:: Estratto del testo
# [RISOLTO]Partizione di boot e raid

## blindevil84

Ciao a tutti,

E' da un paio di giorni che da arch linux volevo passare a gentoo. Ho un Sony vaio z21 con raid. Ho seguito la guida uufficiale, ma ho un problema l'array di boot non viene montato all'inizio e quindi ogni volta che riavvio devo scrivere i comandi di GRUB manualmente. Ho guardato sia il file mdadm.conf sia fstab e tutto è configurato in maniera giusta. Mdadm parte a livello di boot. Non so che fare sapreste aiutarmi?

----------

## ago

prova a postare le configurazioni

----------

## .:deadhead:.

benvenuto!

Intendi dire che il portatile ha un RAID al proprio interno? Non è che è un fake raid che windows via software ti assembla il raid 0?

Quando effettui il boot con il livecd quanti dischi vedi?

Se stai usando mdadm per unire i 2 dischi ssd che hai, potresti mirrorare in raid1 la /boot (50mb son fin troppi) o fregartene del mirror e pace così al boot la faccenda è semplice.
::::
:: Dati forniti
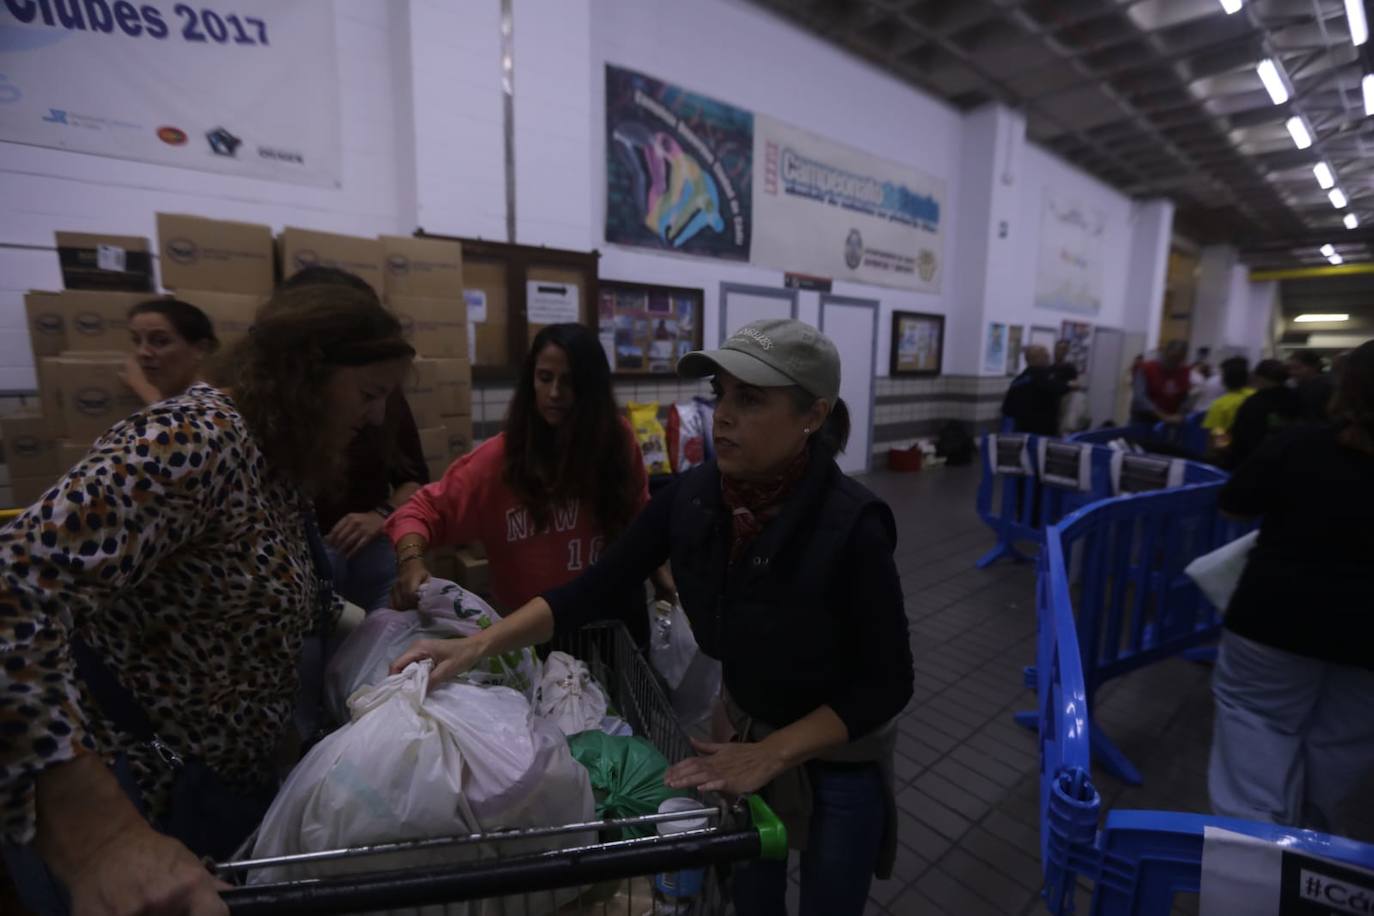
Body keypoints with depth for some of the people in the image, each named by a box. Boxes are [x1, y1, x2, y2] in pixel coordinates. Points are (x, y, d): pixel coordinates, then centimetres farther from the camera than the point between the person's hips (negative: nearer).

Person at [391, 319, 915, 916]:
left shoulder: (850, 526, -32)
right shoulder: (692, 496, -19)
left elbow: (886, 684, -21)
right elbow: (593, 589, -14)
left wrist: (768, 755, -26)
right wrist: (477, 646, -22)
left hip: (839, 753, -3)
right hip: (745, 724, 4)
::::
:: Dati forniti
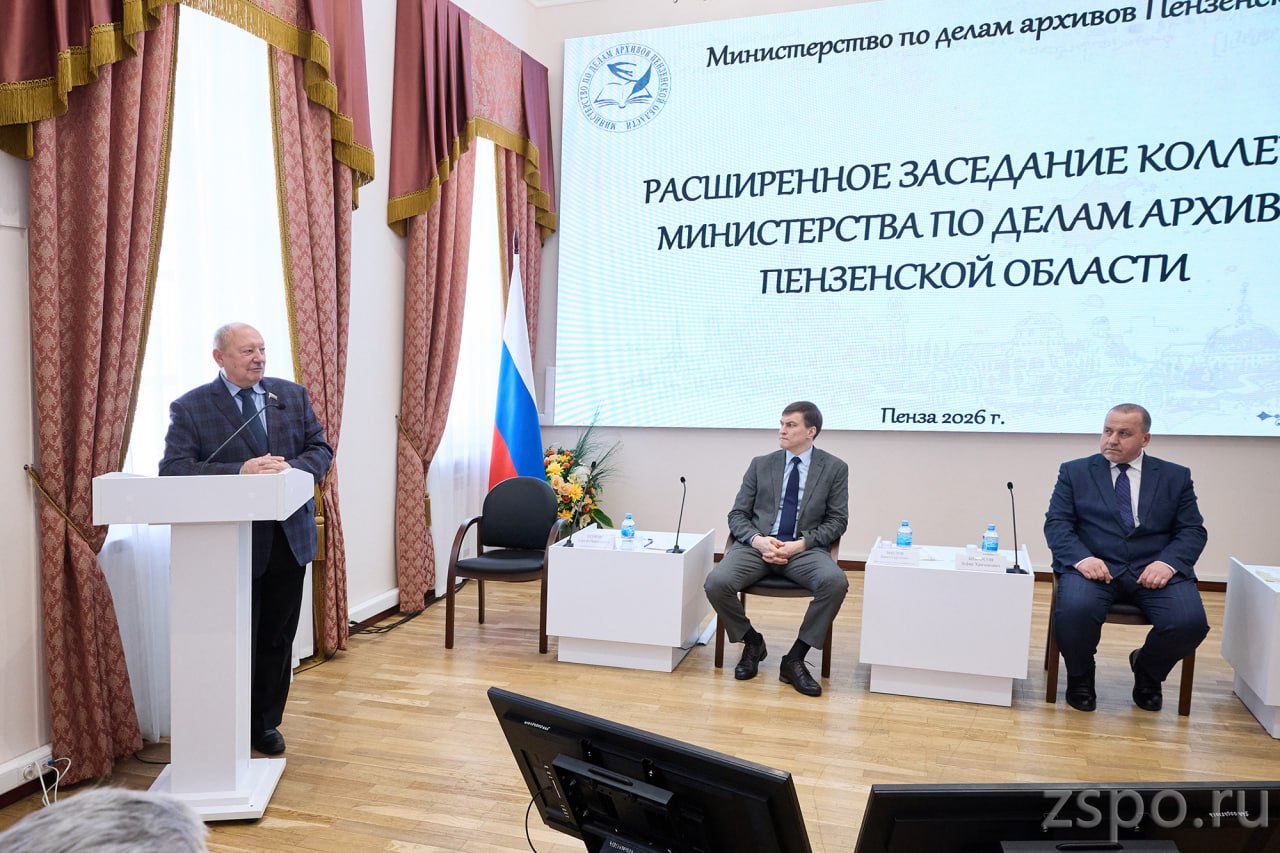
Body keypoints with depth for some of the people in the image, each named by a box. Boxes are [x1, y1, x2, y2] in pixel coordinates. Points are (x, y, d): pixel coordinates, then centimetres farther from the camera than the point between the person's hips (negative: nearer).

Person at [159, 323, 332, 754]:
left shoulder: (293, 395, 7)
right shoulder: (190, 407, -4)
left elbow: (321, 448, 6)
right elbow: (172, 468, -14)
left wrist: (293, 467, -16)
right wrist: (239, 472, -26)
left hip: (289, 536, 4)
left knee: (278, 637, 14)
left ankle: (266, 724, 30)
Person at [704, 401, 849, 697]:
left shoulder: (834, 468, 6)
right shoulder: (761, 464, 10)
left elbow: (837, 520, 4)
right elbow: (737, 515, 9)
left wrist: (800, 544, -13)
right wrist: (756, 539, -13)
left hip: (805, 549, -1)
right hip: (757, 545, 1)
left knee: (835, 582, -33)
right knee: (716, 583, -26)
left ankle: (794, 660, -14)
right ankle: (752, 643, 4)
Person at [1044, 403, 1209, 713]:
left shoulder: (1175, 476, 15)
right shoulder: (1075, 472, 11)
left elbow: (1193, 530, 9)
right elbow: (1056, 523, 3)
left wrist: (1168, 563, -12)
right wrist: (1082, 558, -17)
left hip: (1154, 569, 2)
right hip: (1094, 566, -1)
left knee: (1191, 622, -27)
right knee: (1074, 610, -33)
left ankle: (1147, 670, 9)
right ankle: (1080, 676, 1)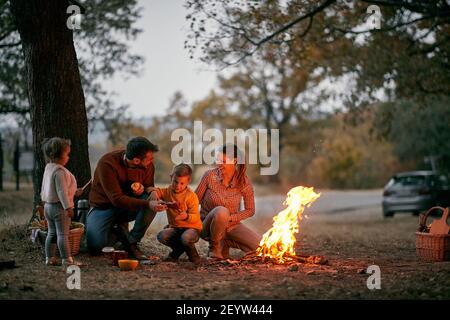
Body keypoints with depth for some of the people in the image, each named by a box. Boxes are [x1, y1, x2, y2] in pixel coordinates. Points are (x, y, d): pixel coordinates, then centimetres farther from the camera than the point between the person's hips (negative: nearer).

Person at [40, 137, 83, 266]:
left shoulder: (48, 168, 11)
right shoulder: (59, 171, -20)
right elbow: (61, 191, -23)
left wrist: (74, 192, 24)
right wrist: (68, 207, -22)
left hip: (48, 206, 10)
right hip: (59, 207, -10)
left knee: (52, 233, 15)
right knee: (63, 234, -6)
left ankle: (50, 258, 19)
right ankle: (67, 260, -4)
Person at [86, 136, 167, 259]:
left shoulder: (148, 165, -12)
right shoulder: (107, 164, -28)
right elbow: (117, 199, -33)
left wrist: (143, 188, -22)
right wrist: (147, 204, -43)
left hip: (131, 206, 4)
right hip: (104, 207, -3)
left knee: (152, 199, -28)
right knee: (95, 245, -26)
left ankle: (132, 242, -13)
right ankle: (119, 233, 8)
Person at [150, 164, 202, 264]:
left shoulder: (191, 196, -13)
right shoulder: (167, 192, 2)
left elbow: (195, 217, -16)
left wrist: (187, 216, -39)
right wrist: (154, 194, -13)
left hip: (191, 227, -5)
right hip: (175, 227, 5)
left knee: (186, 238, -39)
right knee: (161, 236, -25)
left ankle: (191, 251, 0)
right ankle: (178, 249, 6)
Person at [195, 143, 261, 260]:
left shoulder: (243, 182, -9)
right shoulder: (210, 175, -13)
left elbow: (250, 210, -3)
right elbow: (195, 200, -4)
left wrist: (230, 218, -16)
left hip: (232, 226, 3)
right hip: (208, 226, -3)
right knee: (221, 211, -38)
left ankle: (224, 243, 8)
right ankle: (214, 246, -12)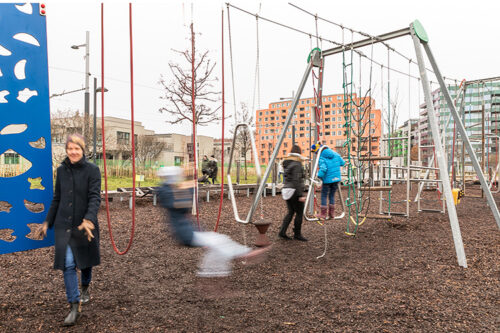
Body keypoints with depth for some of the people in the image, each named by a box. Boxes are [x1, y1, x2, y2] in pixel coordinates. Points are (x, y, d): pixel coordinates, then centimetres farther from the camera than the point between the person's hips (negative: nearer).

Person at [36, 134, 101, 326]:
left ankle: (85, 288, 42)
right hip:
::::
▸ Cosa farai
• A. Trascrivi dalla discussione sulla partizione di boot il passo che comincia con "Intendi dire che" e finisce con "faccenda è semplice.".
• B. Rispondi a queste domande sulla discussione sulla partizione di boot:
(i) Quale portatile ha blindevil84?
(ii) Da quale distribuzione voleva passare a gentoo?
(iii) Quanti MB per la /boot giudica "fin troppi" .:deadhead:.?

▸ Risposte numerate
• A.
Intendi dire che il portatile ha un RAID al proprio interno? Non è che è un fake raid che windows via software ti assembla il raid 0?

Quando effettui il boot con il livecd quanti dischi vedi?

Se stai usando mdadm per unire i 2 dischi ssd che hai, potresti mirrorare in raid1 la /boot (50mb son fin troppi) o fregartene del mirror e pace così al boot la faccenda è semplice.

• B.
(i) Un Sony vaio z21 con raid.
(ii) Da arch linux.
(iii) 50 MB.